▶ **Instruction**: Could you filter the listing for lines with the word "year" and return them?

▶ **Dataset records**:
++++++++
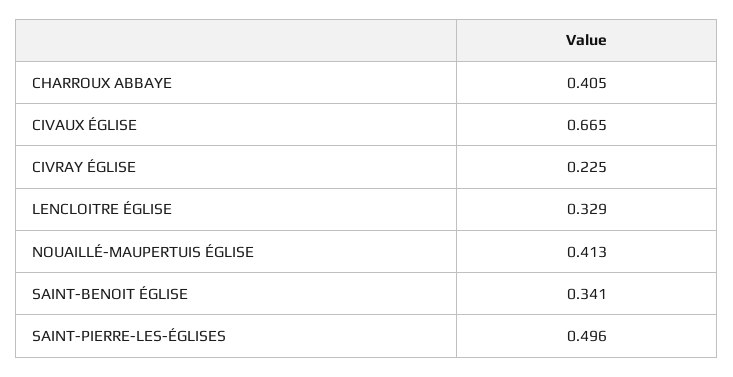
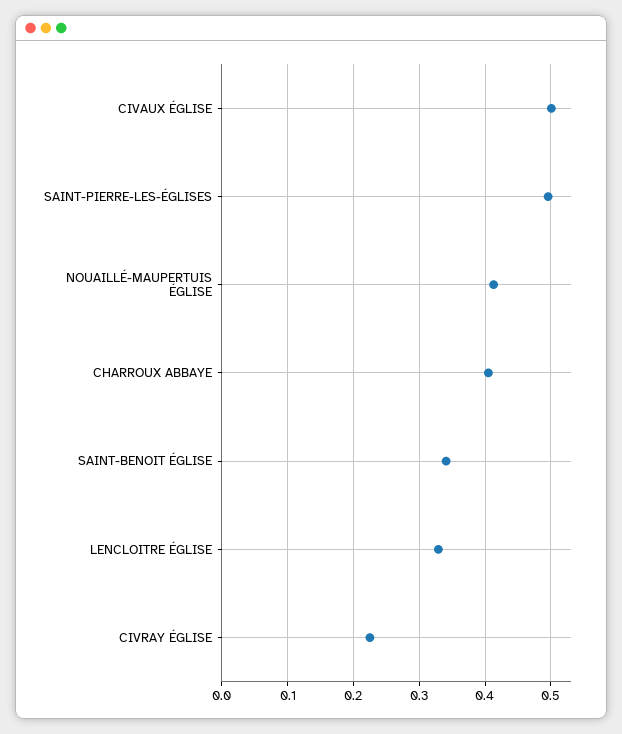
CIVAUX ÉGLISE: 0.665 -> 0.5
++++++++
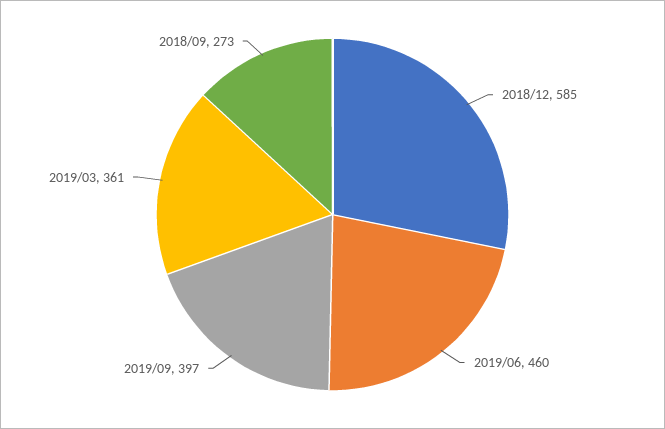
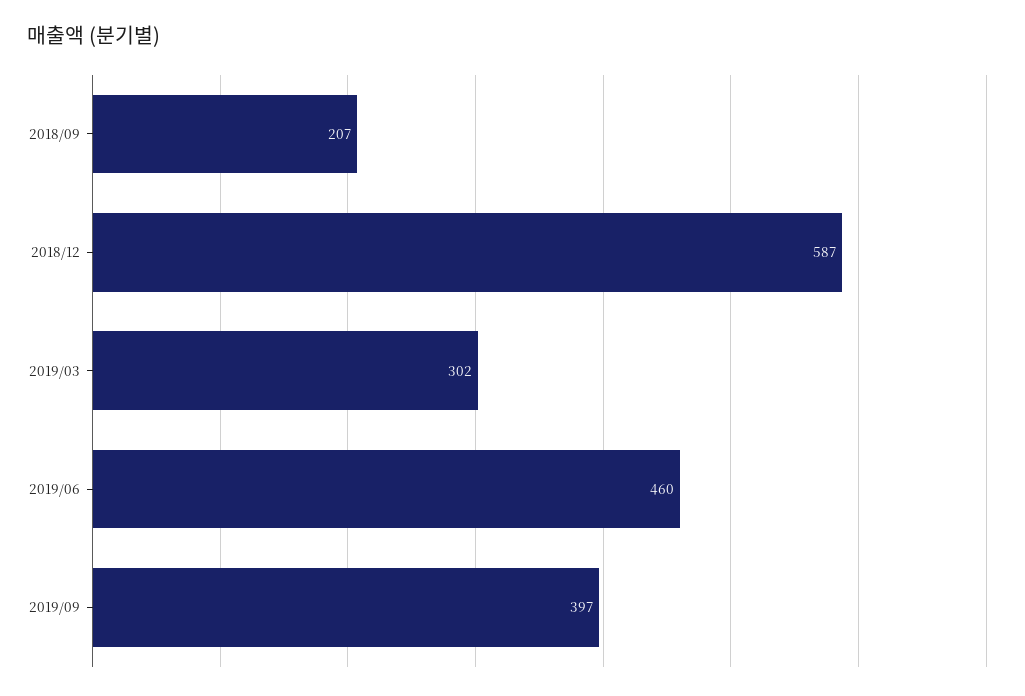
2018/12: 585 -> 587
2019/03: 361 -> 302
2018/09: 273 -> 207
++++++++
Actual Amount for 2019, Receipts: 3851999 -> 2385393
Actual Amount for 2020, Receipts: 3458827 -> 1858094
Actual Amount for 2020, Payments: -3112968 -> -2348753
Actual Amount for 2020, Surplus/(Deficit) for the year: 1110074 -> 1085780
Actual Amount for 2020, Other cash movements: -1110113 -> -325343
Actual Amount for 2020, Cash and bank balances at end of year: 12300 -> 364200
++++++++
▶ **Exercise answer**:
Actual Amount for 2020, Surplus/(Deficit) for the year: 1110074 -> 1085780
Actual Amount for 2020, Cash and bank balances at end of year: 12300 -> 364200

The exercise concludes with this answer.